Property insurance generally covers damage to property from weather events, theft, or vandalism. Property insurance policies can also cover losses from equipment breakdown or loss of electrical power. The property covered can include buildings, tools, equipment, machinery, seed stock, animal feed, and so on.
Guest and customer injuries
Whether the farm hosts guests and customers, agritourism events, u-picks, farm stand sales, CSA pick-ups, or just a party, if someone were to get injured the farm could be on the hook. The farm could also be on the hook for injuries at off-site locations, such as a CSA drop site. Insurance coverage is a crucial risk management strategy for injuries. No matter how safe a farm is, any farm can be called into court to defend themselves. Insurance policies generally provide an attorney to defend the farm’s safety and compensate the injured person for his or her injury. Standard farm property and liability policies provide coverage for injuries to farm guests and customers. However, any off- farm or special activities such as events, processing, u-pick, and CSA drop sites, among others, may need individual endorsements, event riders, or separate policy lines.
Retail & Wholesale Sales
Farms selling to grocery stores and wholesale distributors may wish (or be required by the buyer) to carry a commercial general liability insurance policy. Commercial insurance extends the farm’s liability coverage to a broader set of circumstances including off-farm sales and coverage for things like indemnification and recall costs, to name a few possibilities. Some commercial policies provide some product liability coverage so any farmer with significant sales may want to explore this option.

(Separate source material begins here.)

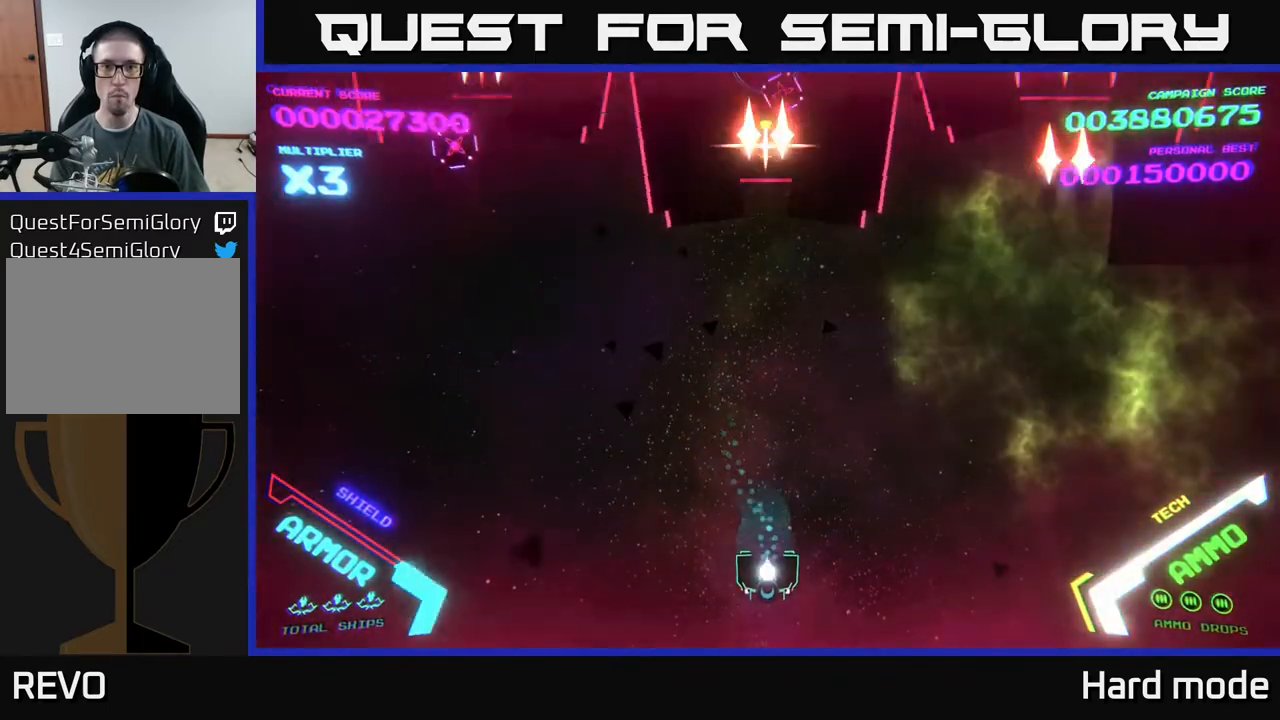
{"buttons": ["X"], "left_stick": "down-left", "events": [[133, "X", "down"], [133, "left_stick", "center"], [183, "X", "up"], [233, "X", "down"], [283, "X", "up"], [350, "X", "down"], [383, "left_stick", "down-left"], [400, "X", "up"], [433, "X", "down"]]}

Worker Injuries Farming is dangerous and worker injuries can and do happen no matter what precautions are taken. The most risk adverse approach is to carry workers’ compensation or other insurance to cover injuries for ALL of the farm’s workers—
including employees, interns, and volunteers- whether required by law or not. If a farm does not carry workers’ compensation, the farm should explore other options as injured workers (or their health insurance companies) may sue the farm. A commercial policy may offer coverage for part-time and seasonal workers. For year-round employees, finding coverage other than workers’ compensation may be very difficult.
Crop & livestock insurance: Crop and livestock insurance covers the farm from significant loss caused by a natural disaster. Diversified farms traditionally have had limited options, but the Whole Farm Revenue Protection (WFRP) policy, now provides revenue coverage for diverse crop and livestock production.The WFRP policy covers a wide variety of naturally caused losses such as hail, disease, or flooding. The Micro-Whole Farm Revenue Program (Micro-WFRP) provides a similar insurance but for farms that have a much smaller annual profit. Multi-Peril Crop Insurance (MPCI) policies are available for selected commodities and regions, and provide coverage on an average market price basis. The Noninsured Crop Disaster Assistance Program (NAP) provides limited coverage for crops not otherwise insured through the Farm Service Agency (FSA).
How much coverage should I pay for?
Insurance policies have monetary limits; rare is the policy that will cover the full extent of the damage, no matter how great. These limits come in different forms. Specific covered items such as equipment and buildings may have limits on their replacement value.
Liability coverage for injuries and such will have total liability limits. Umbrella policies might be available to raise or distribute policy limits, but a limit remains. Generally, the more coverage the more expensive the premiums. Unfortunately, there’s no cut and dry equation for determining exactly how much insurance to get. A good starting point is to ask yourself the following questions:
• If a particular item was damaged, how what repair or replacement value would the farm business need to stay afloat?
• How high is the risk that such an incident or damage will occur?
• How devastating might a particular risk be if it materialized?
• Are buyers, partners, or other entities expecting a specific level of coverage?
• How much can the farm reasonably afford for insurance risk protection?
Consider more coverage for those items or aspects of your farm business where your discomfort with the risk is highest. The goal is to strike the right balance of not paying too much in premiums but paying enough to be sure that adequate coverage is available
if and when you need to file a claim.
Contract agreements can provide:
More stable revenue streams and identification of the best times to diversify your operation;
Avoidance of unanticipated financial fines or shut-downs;
Clear agreements with your buyers and employees.